By xrspook @ 20:32:30 归类于: 扮IT

前面还在沾沾自喜我写出来的脚本运行效率战胜了参考答案,但这道题目我是看着参考答案都不知道他们在说什么。如果只是一个词,我的确可以列举出它一次减少一个字母可以出现的所有可能,但怎么知道上一层可能和这一层的哪个配套???我花了2天时间去研究、消化答案。一边搞清楚答案为什么这样,另一边考虑有没有其它容易吃透的表达方式。这道题之所以让我非常纠结,根本的原因是我想不透到底我可以用什么手段实现。没有可以实现的逻辑,就不会有可行的编程。

Exercise 4: Here’s another Car Talk Puzzler (http://www.cartalk.com/content/puzzlers): What is the longest English word, that remains a valid English word, as you remove its letters one at a time? Now, letters can be removed from either end, or the middle, but you can’t rearrange any of the letters. Every time you drop a letter, you wind up with another English word. If you do that, you’re eventually going to wind up with one letter and that too is going to be an English word—one that’s found in the dictionary. I want to know what’s the longest word and how many letters does it have? I’m going to give you a little modest example: Sprite. Ok? You start off with sprite, you take a letter off, one from the interior of the word, take the r away, and we’re left with the word spite, then we take the e off the end, we’re left with spit, we take the s off, we’re left with pit, it, and I. Write a program to find all words that can be reduced in this way, and then find the longest one. This exercise is a little more challenging than most, so here are some suggestions: You might want to write a function that takes a word and computes a list of all the words that can be formed by removing one letter. These are the “children” of the word. Recursively, a word is reducible if any of its children are reducible. As a base case, you can consider the empty string reducible. The wordlist I provided, words.txt, doesn’t contain single letter words. So you might want to add “I”, “a”, and the empty string. To improve the performance of your program, you might want to memoize the words that are known to be reducible. Solution: http://thinkpython2.com/code/reducible.py.
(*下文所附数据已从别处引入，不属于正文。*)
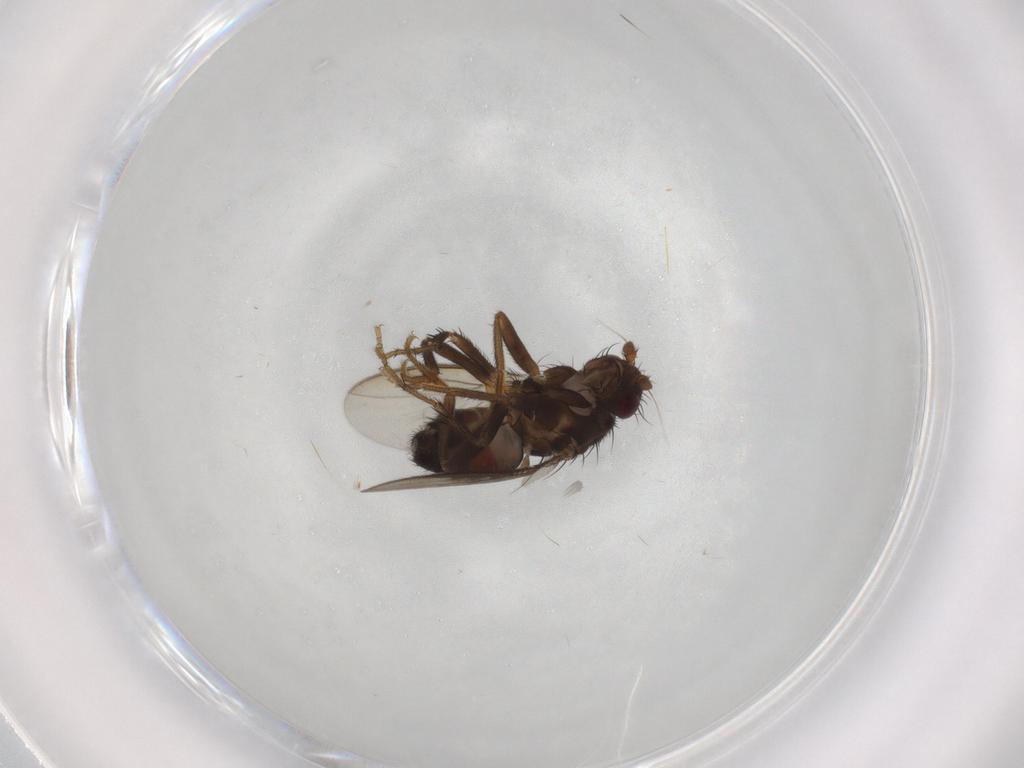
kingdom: Animalia
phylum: Arthropoda
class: Insecta
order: Diptera
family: Sphaeroceridae
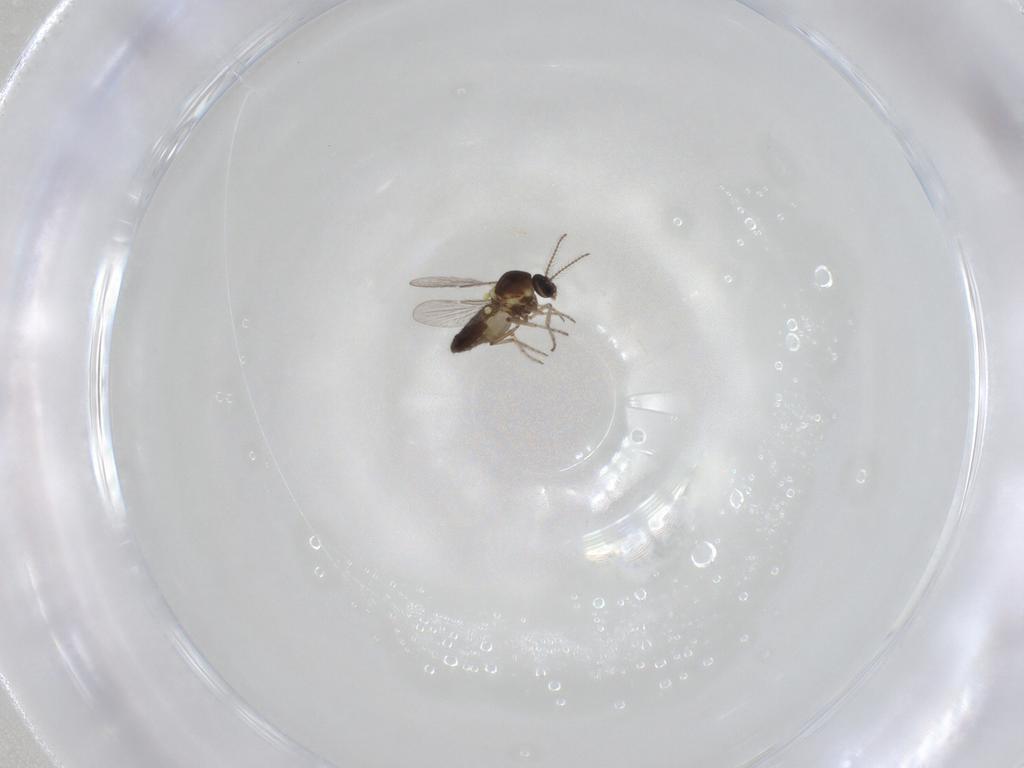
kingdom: Animalia
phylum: Arthropoda
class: Insecta
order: Diptera
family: Ceratopogonidae
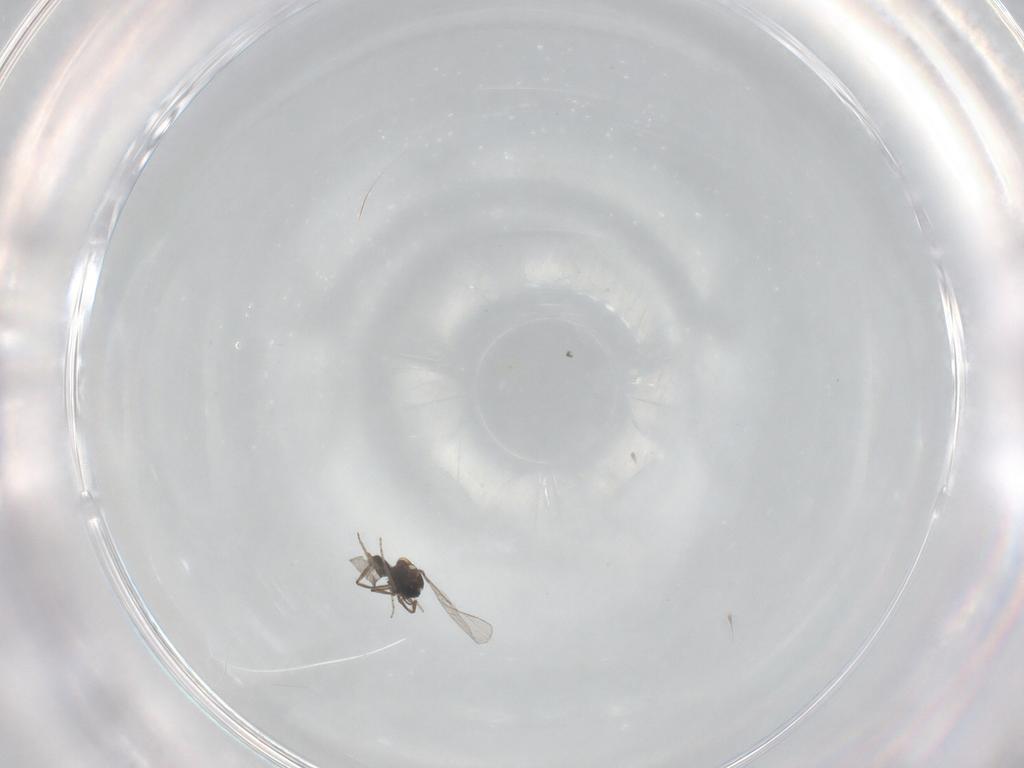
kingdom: Animalia
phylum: Arthropoda
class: Insecta
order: Diptera
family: Ceratopogonidae
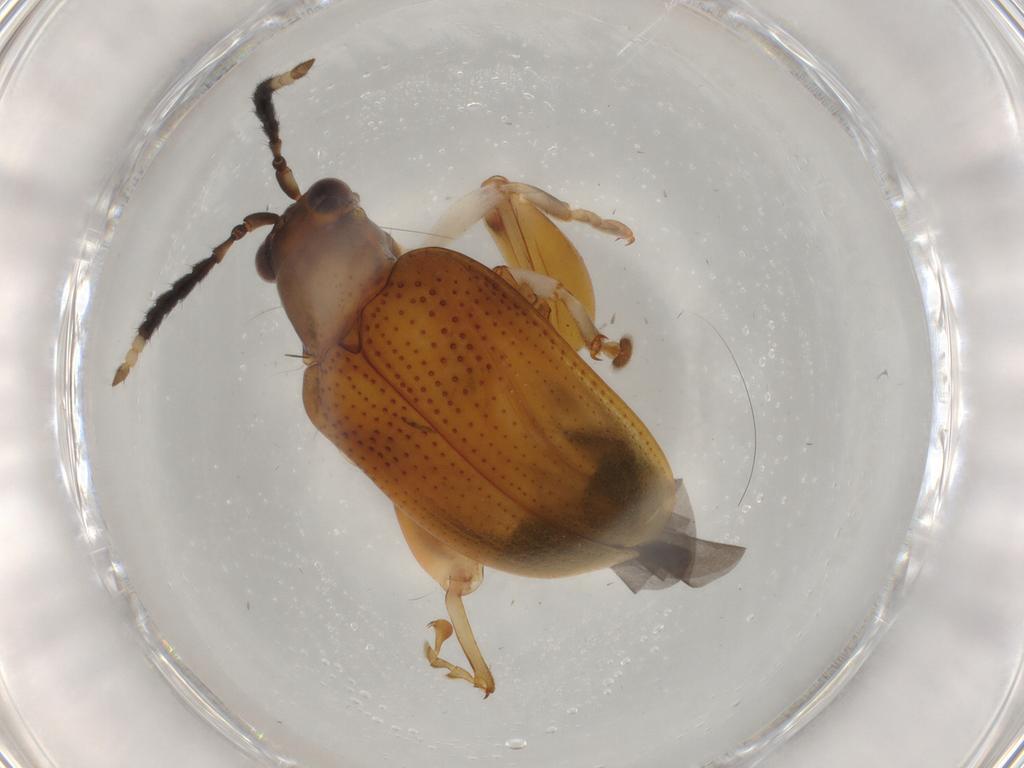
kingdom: Animalia
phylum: Arthropoda
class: Insecta
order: Coleoptera
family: Chrysomelidae
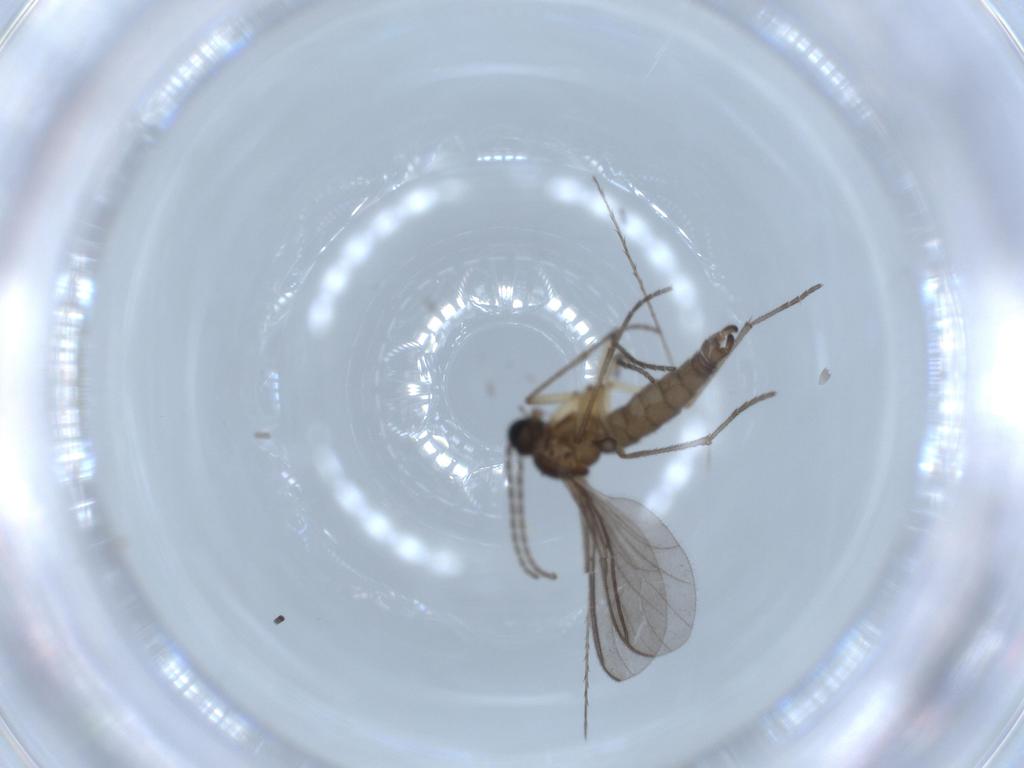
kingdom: Animalia
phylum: Arthropoda
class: Insecta
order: Diptera
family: Sciaridae
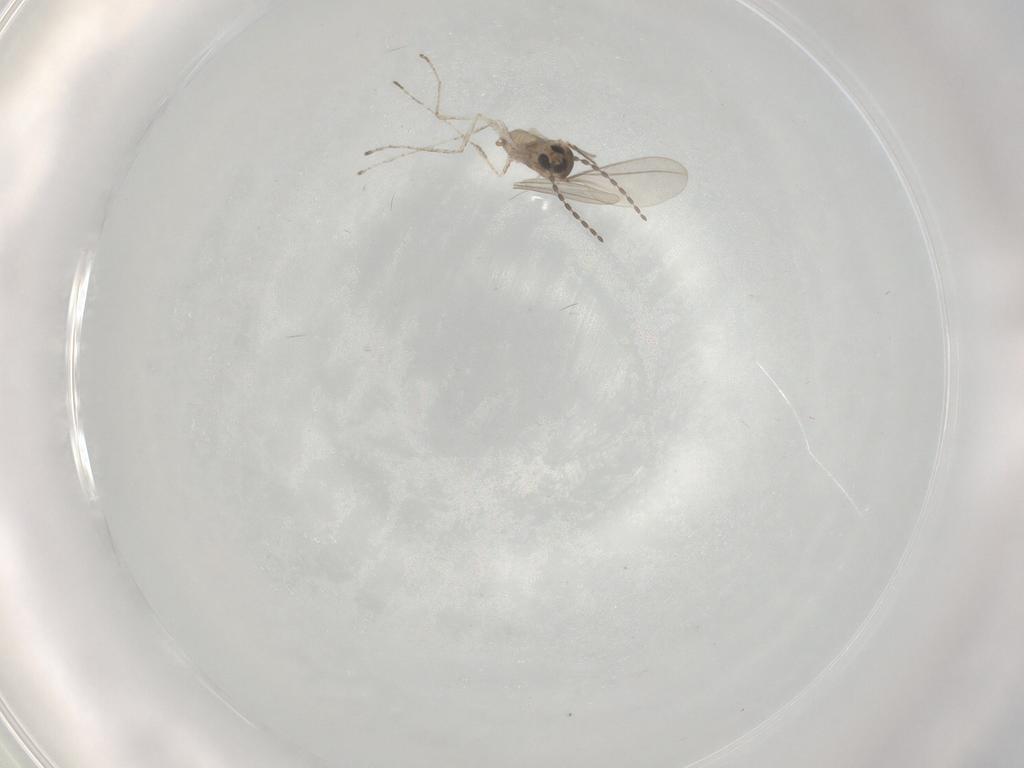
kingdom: Animalia
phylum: Arthropoda
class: Insecta
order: Diptera
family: Cecidomyiidae
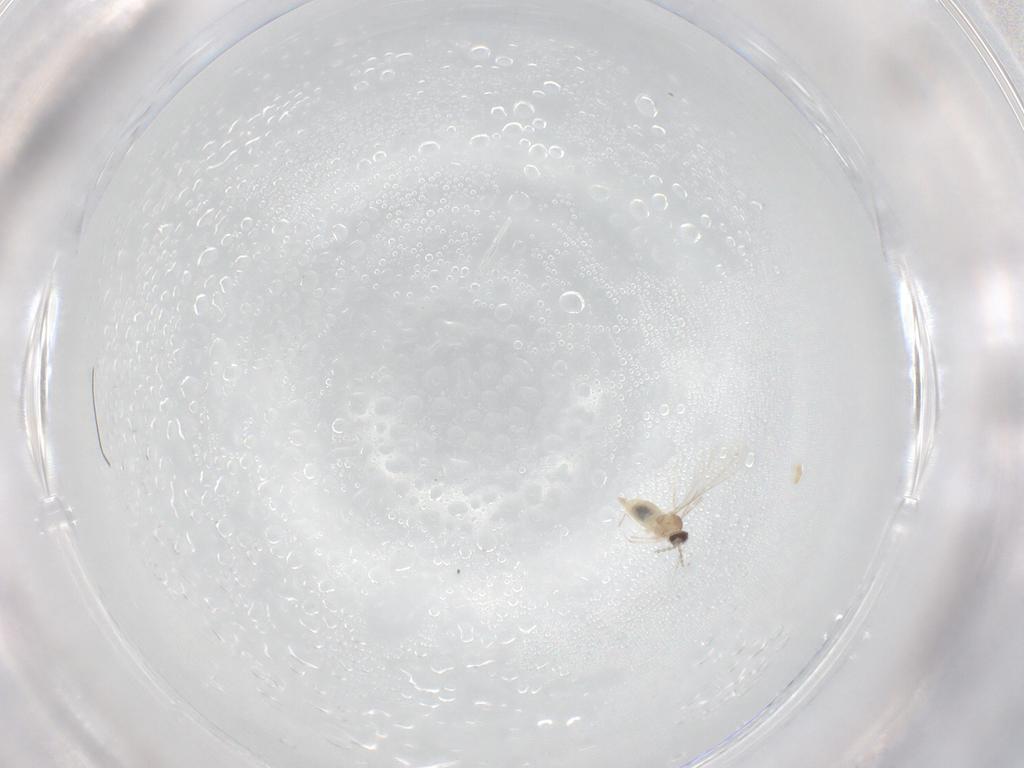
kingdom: Animalia
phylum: Arthropoda
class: Insecta
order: Diptera
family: Cecidomyiidae
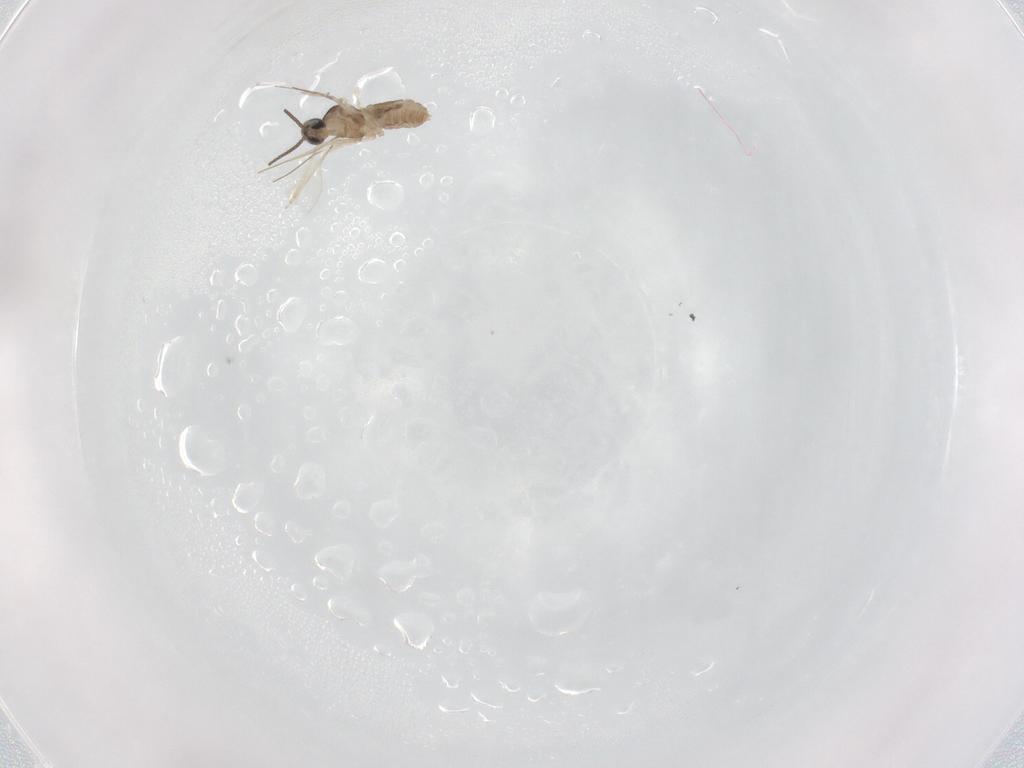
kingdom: Animalia
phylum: Arthropoda
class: Insecta
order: Diptera
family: Cecidomyiidae
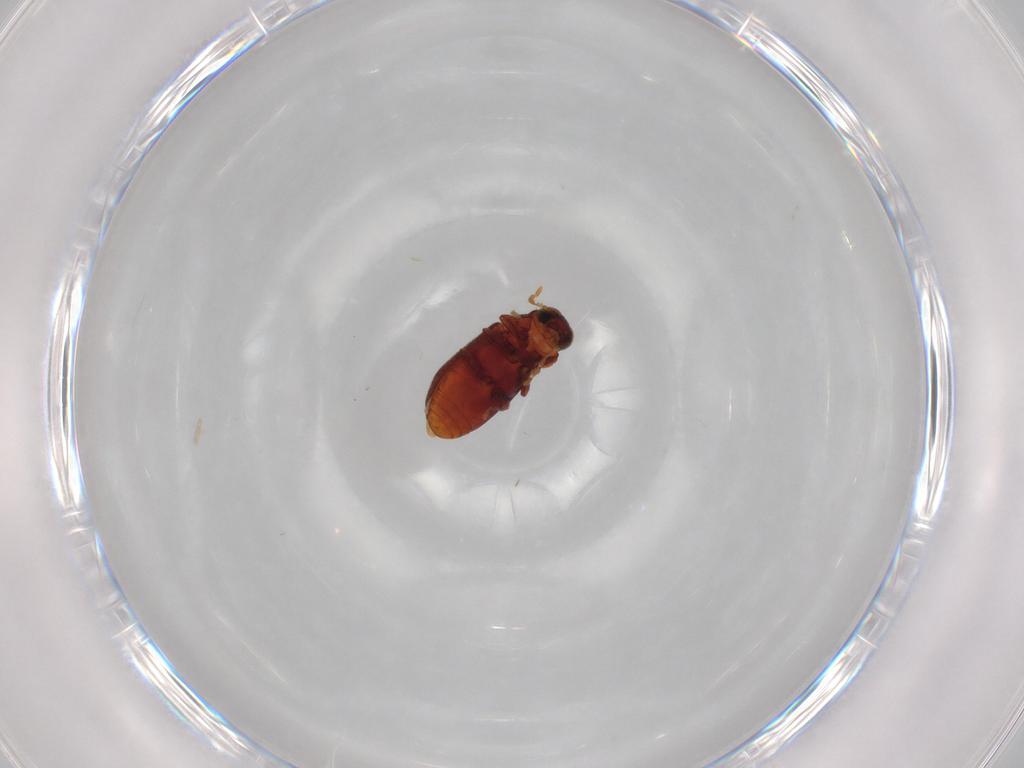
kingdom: Animalia
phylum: Arthropoda
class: Insecta
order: Coleoptera
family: Ptinidae
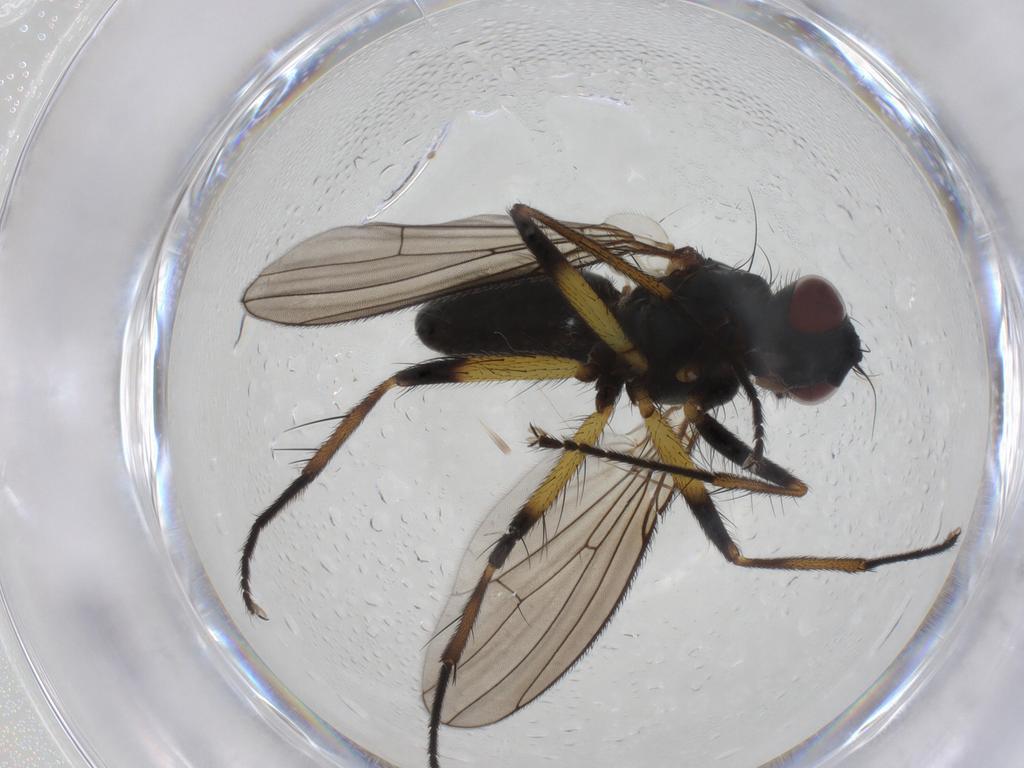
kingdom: Animalia
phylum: Arthropoda
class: Insecta
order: Diptera
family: Muscidae
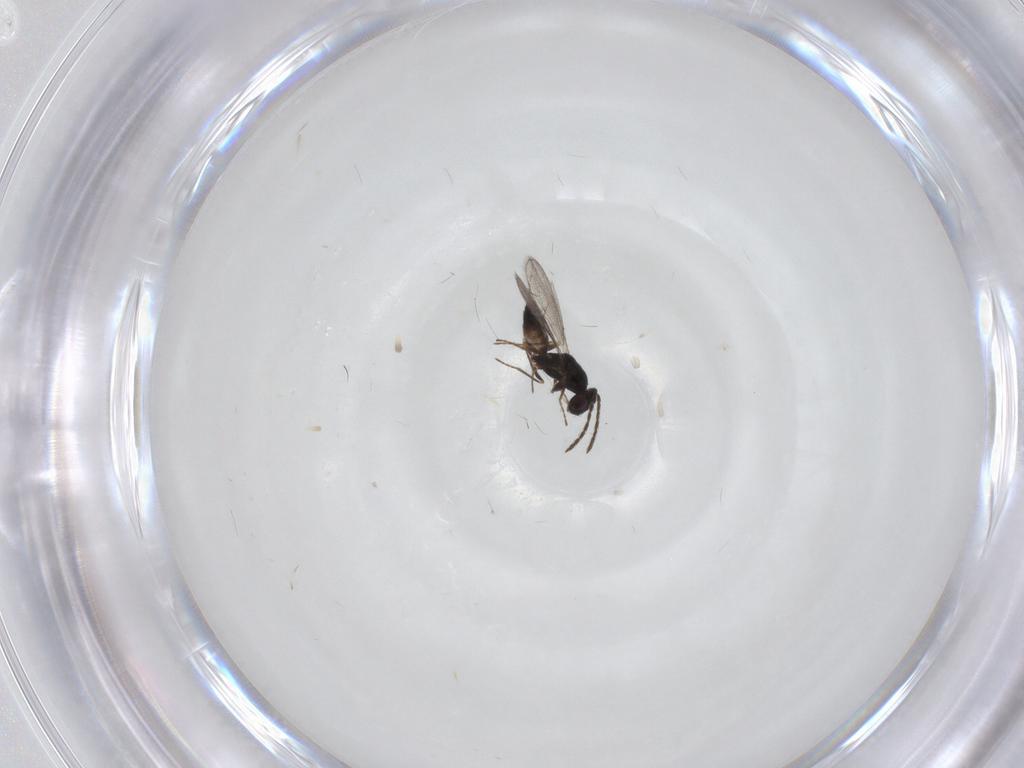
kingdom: Animalia
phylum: Arthropoda
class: Insecta
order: Hymenoptera
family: Eulophidae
最终,我觉得自己总算消化了,顺便画了个思维导图帮助大家理解到底分解到什么程度叫做完成,什么状态叫做分解失败。[”]和[]是两种不同的东西!!!!!!

is_reducible()是最关键的函数,memos用在这里,memos初始设置了known[”] = [”]也很关键,这是个守卫模式,没有守卫is_reducible()根本没法玩。这个脚本里的5个函数,除了一开始的创建字典函数,其余函数都可以单独测试,把一个固定单词放进去脚手架测试,可以帮助理解。cut_letter(),is_reducible()和all_reducible()这三个函数最终返回的都是列表,它们的样式都是类似的。希望我理解过程中的注释能帮助到有需要的人。PS一句:参考答案的打印效果让人很晕,我修改版的打印效果很美丽:)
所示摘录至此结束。